[undercover as a mom]
Me: my little Timmy is 6 years old now
Other moms: *narrow eyes*
Me: *sweating* i meant uh, 72 months
WEDDING SUPERSTITION: It is bad luck to get married.
Me: OMG I love this song
Radio: should I play it again
Me: okay
Radio: fifteen times
Me: wait
Radio: every hour
Me: no
Radio: for the next six months
Everyone hates millennials until it’s time to convert a PDF into a Word document
ME: How much to buy a singing ensemble?
PRODUCER: You mean a choir?
ME: Fine, how much to acquire a singing ensemble?
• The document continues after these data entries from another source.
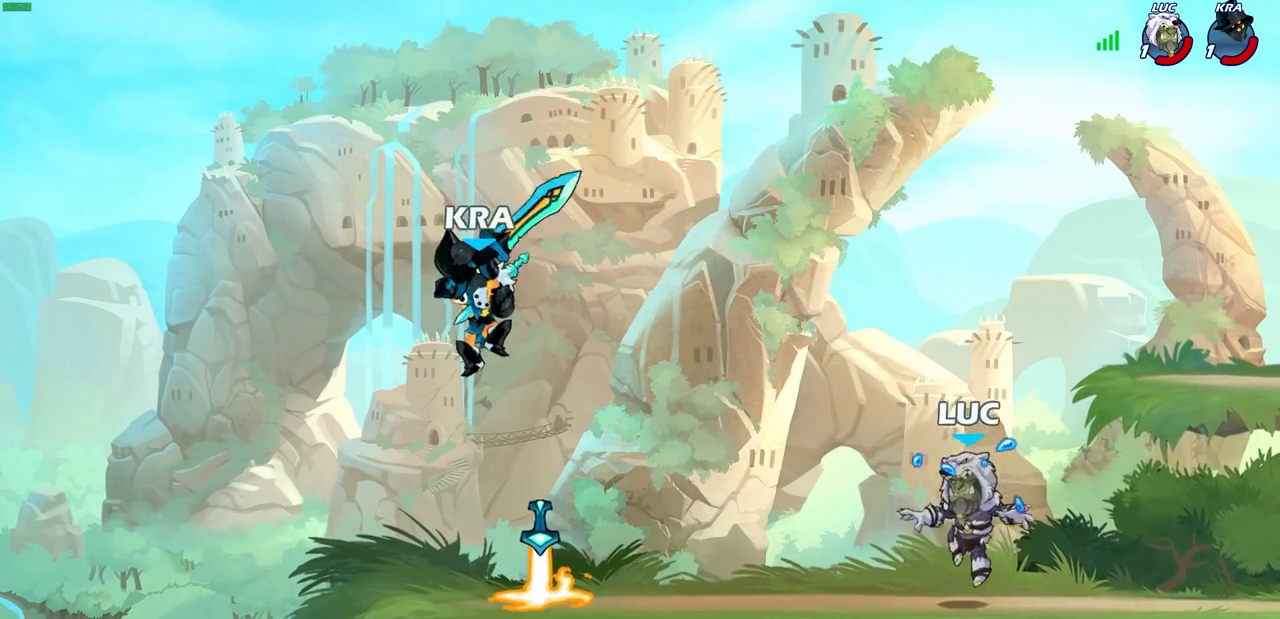
{"buttons": [], "left_stick": "center", "right_stick": "center", "events": [[200, "left_stick", "center"]]}
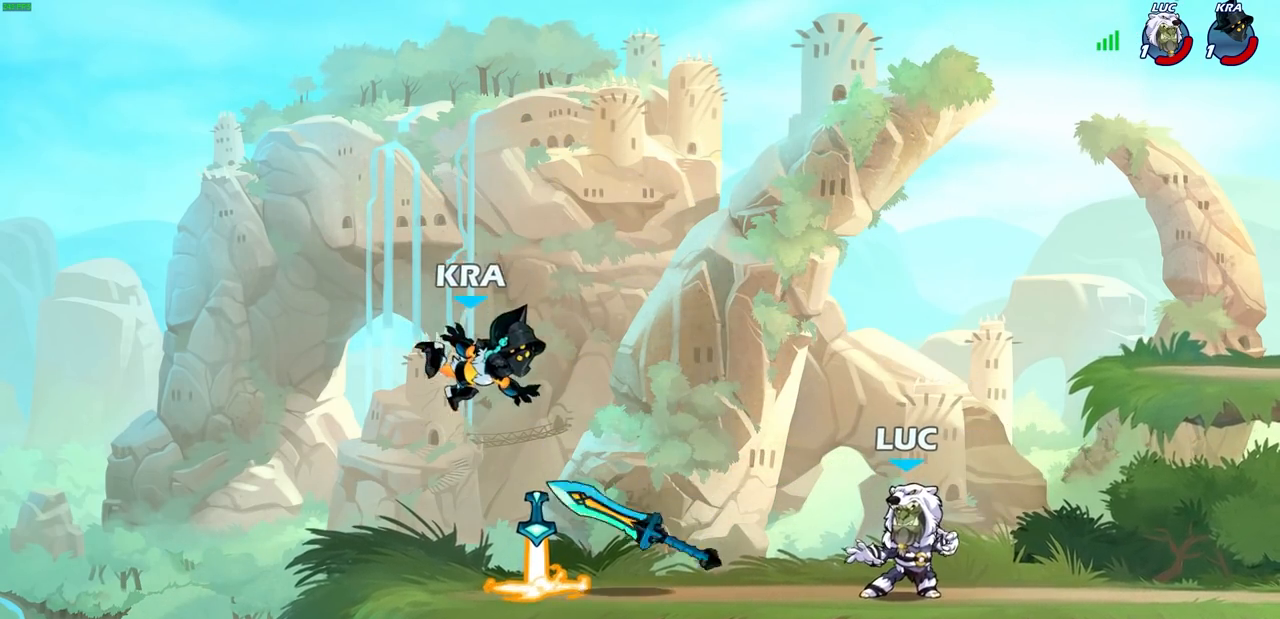
{"buttons": [], "left_stick": "up-right", "right_stick": "center", "events": [[117, "CROSS", "down"], [150, "left_stick", "up"], [300, "left_stick", "up-right"], [333, "CROSS", "up"]]}
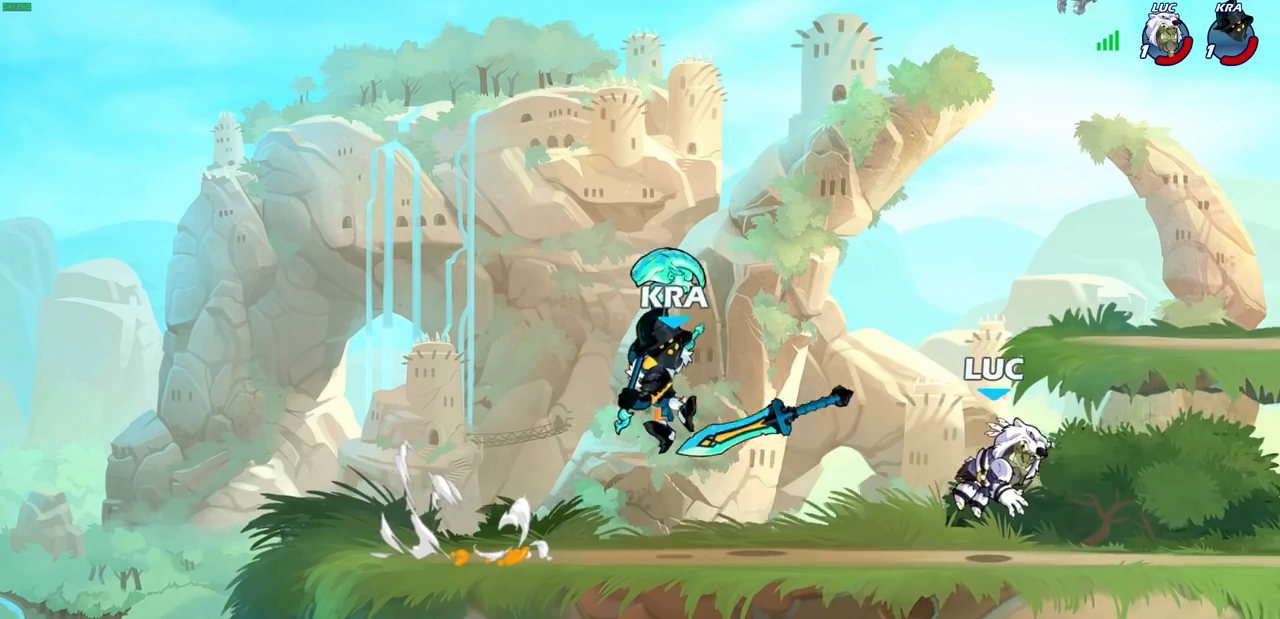
{"buttons": [], "left_stick": "down-left", "right_stick": "center", "events": [[67, "CROSS", "down"], [233, "CROSS", "up"], [300, "left_stick", "up-left"], [367, "left_stick", "down-left"]]}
Her: I want you to kill my ex but make it seem like an accident
Me: say no more
[Later]
Detective: looks like the killer beat him to death with a crowbar and then placed a banana peel by his feet
WIFE: honey?
ME: yes dear
WIFE: did something hit the car
ME: yes deer
WIFE: do you know what it was
ME: yes deer
WIFE: was it an animal
ME: yes deer
WIFE: was it a rabbit
ME: no deer
Whenever somebody says “it is what it is” I reply with “and it’s not what it’s not” so they’ll realize just how stupid they sounded
“Living well is the best revenge.”
– someone who has never thrown a jar of spiders onto their enemy’s face.
*guy acts like he’s gonna punch me*
GUY: HA! You flinched
ME: yes because I thought you were going to punch me. If you actually punched me I would have been more protected. You see, evolutionarily speaking, the flinchers would have outlived those wh-
GUY: *actually punches me*
I have two years left on my looks. Four if I work out.
So 2 years.
Me (a pediatrician): *hands your baby a disassembled carburetor* Let’s test his motor skills
Him: Do you know what your problem is?
Me: Usually.
Eight out of ten married people agree that on your wedding day it’s bad luck to say “i Do.”